Skein and SHA-3 News
There are two bugs in the Skein code. They are subtle and esoteric, but they’re there. We have revised both the reference and optimized code — and provided new test vectors — on the Skein website. A revision of the paper — Version 1.1 — has new IVs, new test vectors, and also fixes a few typos in the paper.
Errata: Version 1.1 of the paper, reference, and optimized code corrects an error in which the length of the configuration string was passed in as the size of the internal block (256 bits for Skein-256, 512 for Skein-512, and 1024 for Skein-1024), instead of a constant 256 bits for all three sizes. This error has no cryptographic significance, but affected the test vectors and the initialization values. The revised code also fixes a bug in the MAC mode key processing. This bug does not affect the NIST submission in any way.
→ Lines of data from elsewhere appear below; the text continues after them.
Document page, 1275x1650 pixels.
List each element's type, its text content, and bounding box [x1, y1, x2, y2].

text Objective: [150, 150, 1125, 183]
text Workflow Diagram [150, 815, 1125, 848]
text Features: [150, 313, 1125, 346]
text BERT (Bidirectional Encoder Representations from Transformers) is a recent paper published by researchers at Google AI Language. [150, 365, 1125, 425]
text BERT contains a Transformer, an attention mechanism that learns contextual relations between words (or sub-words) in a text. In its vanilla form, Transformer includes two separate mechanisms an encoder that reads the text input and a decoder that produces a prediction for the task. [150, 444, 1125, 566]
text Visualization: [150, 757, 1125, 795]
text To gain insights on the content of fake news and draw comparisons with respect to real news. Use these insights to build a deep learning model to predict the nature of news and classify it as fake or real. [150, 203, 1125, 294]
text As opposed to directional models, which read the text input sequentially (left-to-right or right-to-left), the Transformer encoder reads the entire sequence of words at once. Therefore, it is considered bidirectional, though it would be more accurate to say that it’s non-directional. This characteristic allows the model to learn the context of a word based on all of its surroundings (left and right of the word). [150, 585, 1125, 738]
NIST has received 64 submissions. (This article interviews one of the submitters, who is fifteen.) Of those, 28 are public and six have been broken. NIST is going through the submissions right now, making sure they are complete and proper. Their goal is to publish the accepted submissions by the end of the month, in advance of the Third Cryptographic Hash Workshop to be held in Belgium right after FSE in February. They expect to quickly make a first cut of algorithms — hopefully to about a dozen — and then give the community about a year of cryptanalysis before making a second cut in 2010.
Lastly, this is a really nice article on Skein.
These submissions make some accommodation to the Core 2 processor. They operate in “little-endian” mode (a quirk of the Intel-like processors that reads some bytes in reverse order). They also allow a large file to be broken into chunks to split the work across multiple processors.
However, virtually all of the contest submissions share the performance problem mentioned above. The logic they use won’t optimally fit within the constraints of a Intel Core 2 processor. Most will perform as bad or worse than the existing SHA-1 algorithm.
One exception to this is Skein, created by several well-known cryptographers and noted pundit Bruce Schneier. It was designed specifically to exploit all three of the Core 2 execution units and to run at a full 64-bits. This gives it roughly four to 10 times the logic density of competing submissions.
This is what I meant by the Matrix quote above. They didn’t bend the spoon; they bent the crypto algorithm. They moved the logic operations around in a way that wouldn’t weaken the crypto, but would strengthen its speed on the Intel Core 2.
In their paper (PDF), the authors of Skein express surprise that a custom silicon ASIC implementation is not any faster than the software implementation. They shouldn’t be surprised. Every time you can redefine a problem to run optimally in software, you will reach the same speeds you get with optimized ASIC hardware. The reason software has a reputation of being slow is because people don’t redefine the original problem.
That’s exactly what we were trying to do.
EDITED TO ADD (11/20): I wrote an essay for Wired.com on the process.